Mon, Sep

Hameed claims cut in Taliban’s foreign funding


An Afghan military commander on Wednesday claimed Taliban’s foreign financing had reduced in southern Afghanistan this solar year, subsiding threats they posed.

Maj. Gen. Abdul Hameed Hameed, the Afghan National Army’s 205th Atal Military Corps commander in the south, was speaking to Pajhwok Afghan News during an inclusive interview.

Gen. Hameed said not only the foreign funding had reduced, but internal differences in the insurgent group had also widened.

He said foreign groups and individuals cut short money supplies to the Taliban this year as compared to last year’s finances after considering the group “no longer effective.”

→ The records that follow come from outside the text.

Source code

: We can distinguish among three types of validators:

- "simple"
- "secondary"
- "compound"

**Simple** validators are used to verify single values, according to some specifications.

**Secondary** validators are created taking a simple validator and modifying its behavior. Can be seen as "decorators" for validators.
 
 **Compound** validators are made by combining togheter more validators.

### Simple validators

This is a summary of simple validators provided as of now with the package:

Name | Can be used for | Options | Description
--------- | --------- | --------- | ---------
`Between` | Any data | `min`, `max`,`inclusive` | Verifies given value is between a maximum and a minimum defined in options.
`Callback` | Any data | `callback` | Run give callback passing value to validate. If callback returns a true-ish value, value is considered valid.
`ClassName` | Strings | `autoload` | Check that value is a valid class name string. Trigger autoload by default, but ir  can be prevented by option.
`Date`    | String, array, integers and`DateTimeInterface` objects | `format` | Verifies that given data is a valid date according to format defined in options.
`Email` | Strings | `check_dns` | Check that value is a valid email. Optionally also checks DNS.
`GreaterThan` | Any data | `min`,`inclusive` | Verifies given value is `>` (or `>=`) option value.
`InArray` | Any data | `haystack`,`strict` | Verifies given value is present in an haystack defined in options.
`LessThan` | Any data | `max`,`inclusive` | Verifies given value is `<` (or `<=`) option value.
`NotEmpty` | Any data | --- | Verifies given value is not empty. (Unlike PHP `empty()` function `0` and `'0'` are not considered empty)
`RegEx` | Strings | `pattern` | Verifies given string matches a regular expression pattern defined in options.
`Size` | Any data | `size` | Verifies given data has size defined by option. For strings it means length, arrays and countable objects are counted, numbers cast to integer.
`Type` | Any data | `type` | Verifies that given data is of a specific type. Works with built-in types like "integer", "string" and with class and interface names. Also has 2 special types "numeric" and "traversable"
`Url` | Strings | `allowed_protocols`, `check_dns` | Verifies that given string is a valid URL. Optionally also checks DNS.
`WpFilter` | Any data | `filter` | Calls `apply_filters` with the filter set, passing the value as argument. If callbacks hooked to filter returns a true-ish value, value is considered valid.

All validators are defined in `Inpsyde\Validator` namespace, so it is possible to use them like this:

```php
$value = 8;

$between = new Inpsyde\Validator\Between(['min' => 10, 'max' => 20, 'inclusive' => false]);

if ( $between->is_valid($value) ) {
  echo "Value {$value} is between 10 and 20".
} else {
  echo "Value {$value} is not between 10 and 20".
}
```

“The Taliban would previously receive a huge amount of money for their operation costs and they used a big portion of the money on suicide attacks and making roadside bombs, but these activities have declined and will further drop next year.”

The military official claimed new differences in the group’s top leadership had surfaced. He said Mullah Mansoor Dadullah, once ousted from the movement due to insubordination, had rejoined hands with Taliban supreme leader Mullah Mohammad Omar, but Mullah Abdul Qayum Zakir had parted ways with them.

He said Mullah Zakir had been banned from meeting his commanders and comrades.

Gen. Hameed said there were serious differences among Taliban ranks over their white and Islamic State’s black flags, citing Mullah Abdul Rauf Khadim’s fallout as an example.

Khadim, who the Afghan spy service claimed was in-charge of IS operations in southwest Afghanistan, was killed in a US drone strike on Monday in the Kajaki district of southern Helmand province.

The military official said Mullah Khadim had recently started recruiting people for the IS group after developing differences with the Taliban.

He ruled out the presence of IS, a group which controls large swaths of land in Iraq and Syria, in southern Afghanistan, the spiritual heart of the Taliban, calling media reports in this regard as untrue.

He said no foreign fighter linked to the IS had arrived in the region, but local insurgents used the group’s name to terrify people.

A six-month long operation codenamed “Bawar” has been launched in Kandahar, Helmand, Uruzgan and Zabul provinces, he said, adding the offensive involved personnel from the army, police and intelligence.

He said the operation was currently underway in Kandahar’s Maiwand and Mianshin districts, where insurgents suffered heavy casualties and many areas were demined.

“Three wide areas in Maiwand ---Khoshkaw, Ismailkhel and Usmakhel --- which border the troubled Sangin town of Helmand have been cleared of militants. Last week, 10 militants were killed and this week, nine insurgents, including a key commander Mullah Shah Wali, were eliminated in these areas.”

Additionally, Hameed said the 205th military corps headquarters had sent troops to reinforce the 215 military corps in Helmand, where the forces would launch an operation soon in Sangin and Musa Qala districts.

He also said the issue of logistic supplies to security forces had resolved to a great extent and the forces were able to effectively maintain security and conduct operations.

“The 205 Atal Military Corps current possess nine aircrafts and eight helicopters, which are used to airlift logistic supplies and shift injured personnel to hospital from remote areas.”

However, he said security on roads had improved and most supplies were delivered to security forces by road. In case of emergency, foreign troops provided air support to Afghan forces like they did in the past, he said.

The commander called as satisfactory the security situation in the south and Taliban’s attacks had declined along the Durand Line after a joint meeting of Afghan and Pakistani security officials in Kandahar.

He said previously Taliban insurgents would attack Afghan posts from across the border after crossing through Pakistani posts and would flee back to Pakistan after attacking Afghan forces and emplacing bombs.

He said it seemed recent bloody terrorist attacks in Pakistan had forced the country to become sincere in cooperation with Afghanistan in the anti-terror fight.

However, he said they needed to wait until to know if Pakistan was really sincere in cooperation.